2025. Commercialization Prospects and Challenges
      Commercialization Progress:
      Enterprise Cooperation: SK Innovation and the Georgia Institute of Technology have cooperated to develop rubber electrolytes and plan to achieve mass production of all-solid-state batteries in 2025.
      Technical Routes: Domestic enterprises such as Ganfeng Lithium Battery and Contemporary Amperex Technology Co., Limited (CATL) are also laying out rubber-based solid-state electrolytes, and it is expected that they will be installed in vehicles after 2030.
      Patent Layout: Enterprises such as Dongguan Leizidun have applied for patents for high-temperature-resistant conductive rubber, paving the way for the application of solid-state batteries.
      Technical Challenges:
      Insufficient Ionic Conductivity: The room-temperature ionic conductivity of rubber-based electrolytes (about 10⁻⁴ S/cm) is still lower than that of sulfide electrolytes (10⁻³ S/cm), and it is necessary to improve it through the doping of nanoscale fillers or the optimization of composite structures.
      Interface Impedance: The interface contact resistance between rubber and electrodes is relatively high, and it is necessary to improve it through surface modification (such as coating a LiPON layer) or the introduction of an intermediate buffer layer.
      Long-term Stability: Rubber may degrade during the cycling process, and it is necessary to enhance its durability through chemical cross-linking or the addition of antioxidants.
      Market Potential:
      The market size of conductive rubber in all-solid-state batteries is expected to reach 1.79 billion US dollars in 2030, mainly applied in the fields of electric vehicles, energy storage, and aerospace. For example, NIO plans to accelerate the commercialization of solid-state batteries through the battery swap mode, and the conductive rubber electrolyte can improve the low-temperature performance and safety of the batteries.

1. Comparison with Other Solid-state Electrolytes
   Material Type Ionic Conductivity (S/cm) Mechanical Properties Cost Commercialization Progress
   Rubber-based 10⁻⁴–10⁻³ High elasticity Low Laboratory stage (mass production in 2025)
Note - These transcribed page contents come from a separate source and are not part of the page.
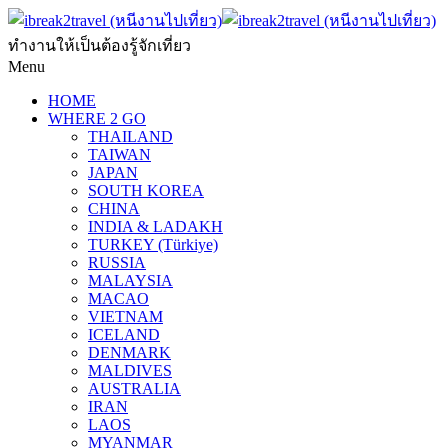
ทำงานให้เป็นต้องรู้จักเที่ยว
Menu
HOME
WHERE 2 GO
THAILAND
TAIWAN
JAPAN
SOUTH KOREA
CHINA
INDIA & LADAKH
TURKEY (Türkiye)
RUSSIA
MALAYSIA
MACAO
VIETNAM
ICELAND
DENMARK
MALDIVES
AUSTRALIA
IRAN
LAOS
MYANMAR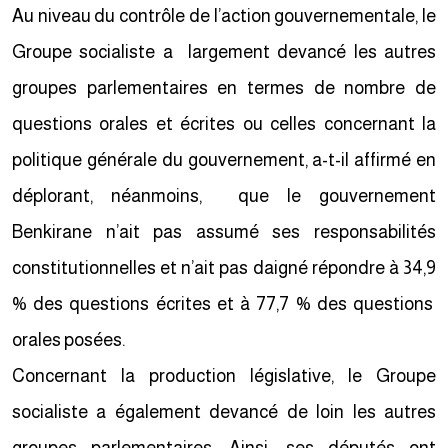
Au niveau du contrôle de l’action gouvernementale, le
Groupe socialiste a largement devancé les autres
groupes parlementaires en termes de nombre de
questions orales et écrites ou celles concernant la
politique générale du gouvernement, a-t-il affirmé en
déplorant, néanmoins, que le gouvernement
Benkirane n’ait pas assumé ses responsabilités
constitutionnelles et n’ait pas daigné répondre à 34,9
% des questions écrites et à 77,7 % des questions
orales posées.
Concernant la production législative, le Groupe
socialiste a également devancé de loin les autres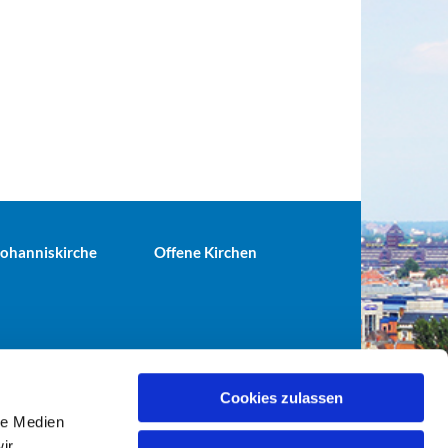
 Johanniskirche
Offene Kirchen
Cookies zulassen
le Medien
terei@ev-gemeinde-tiergarten.de
ir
   Sulfide 10⁻³–10⁻² Brittle High Toyota and QuantumScape are laying out
   Oxide 10⁻⁶–10⁻⁴ Rigid Medium BYD and CATL are in the pilot stage
   Polymer (PEO) 10⁻⁶–10⁻⁴ Flexible Low Already in small-scale application
   Comparison Conclusion: Rubber-based electrolytes have advantages in cost and mechanical properties, but their ionic conductivity and long-term stability still need to be improved, and they are suitable for the mid-to-low-end market; sulfide electrolytes have excellent performance but high costs and are suitable for high-end applications; oxide and polymer electrolytes are in an intermediate position.

1. Future Development Directions
   Material Optimization:
   Nanoscale Fillers: Introduce nanomaterials such as graphene and MXenes to construct a three-dimensional conductive network and improve ionic conductivity.
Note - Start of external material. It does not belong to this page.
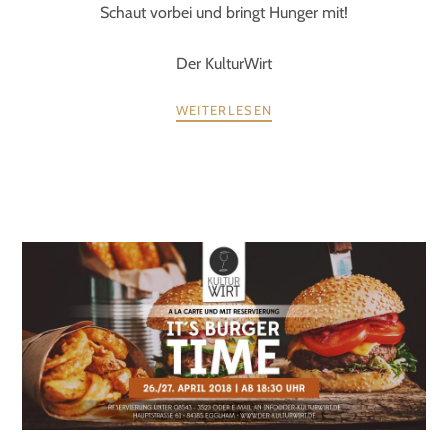
Schaut vorbei und bringt Hunger mit!
Der KulturWirt
WEITERLESEN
   Composite Structure: Compound rubber with sulfides/oxides to form an electrolyte with both rigidity and flexibility, taking into account both performance and cost.
   Interface Engineering:
   In-situ Polymerization: Polymerize the rubber electrolyte directly on the surface of the electrode to form a closely contacting interface.
   Buffer Layer Design: Introduce ultra-thin coatings such as LiPON and Li3InCl6 to reduce interface impedance.
   Manufacturing Process:
   3D Printing: Achieve the integrated molding of the electrolyte and the electrode to improve production efficiency.
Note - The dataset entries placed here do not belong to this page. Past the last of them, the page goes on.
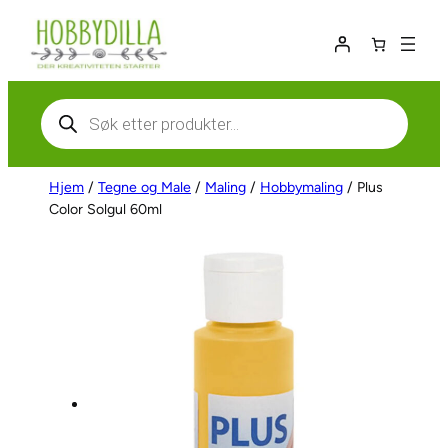
Hopp
til
innhold
Products
search
Hjem
/
Tegne og Male
/
Maling
/
Hobbymaling
/ Plus
Color Solgul 60ml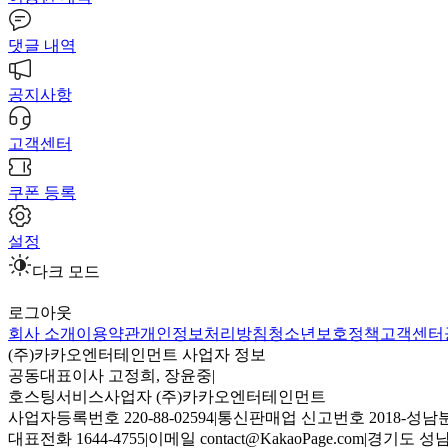
댓글 내역
공지사항
고객센터
쿠폰 등록
설정
다크 모드
로그아웃
회사 소개
이용약관
개인정보처리방침
청소년보호정책
고객센터
(주)카카오엔터테인먼트 사업자 정보
공동대표이사 고정희, 장윤중
|
호스팅서비스사업자 (주)카카오엔터테인먼트
사업자등록번호 220-88-02594
|
통신판매업 신고번호 2018-성남분
대표전화 1644-4755
|
이메일 contact@KakaoPage.com
|
경기도 성남시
   Roll-to-roll Process: Develop continuous production technology to reduce large-scale manufacturing costs.

Conclusion
As a core material for solid-state batteries, conductive rubber, with its high safety, mechanical flexibility, and low-temperature performance, has become an important candidate for the next generation of battery technology. Although it faces challenges in ionic conductivity and long-term stability, through material innovation and interface engineering, it is expected to gradually achieve commercialization after 2025, promoting the transformation of the electric vehicle and energy storage fields.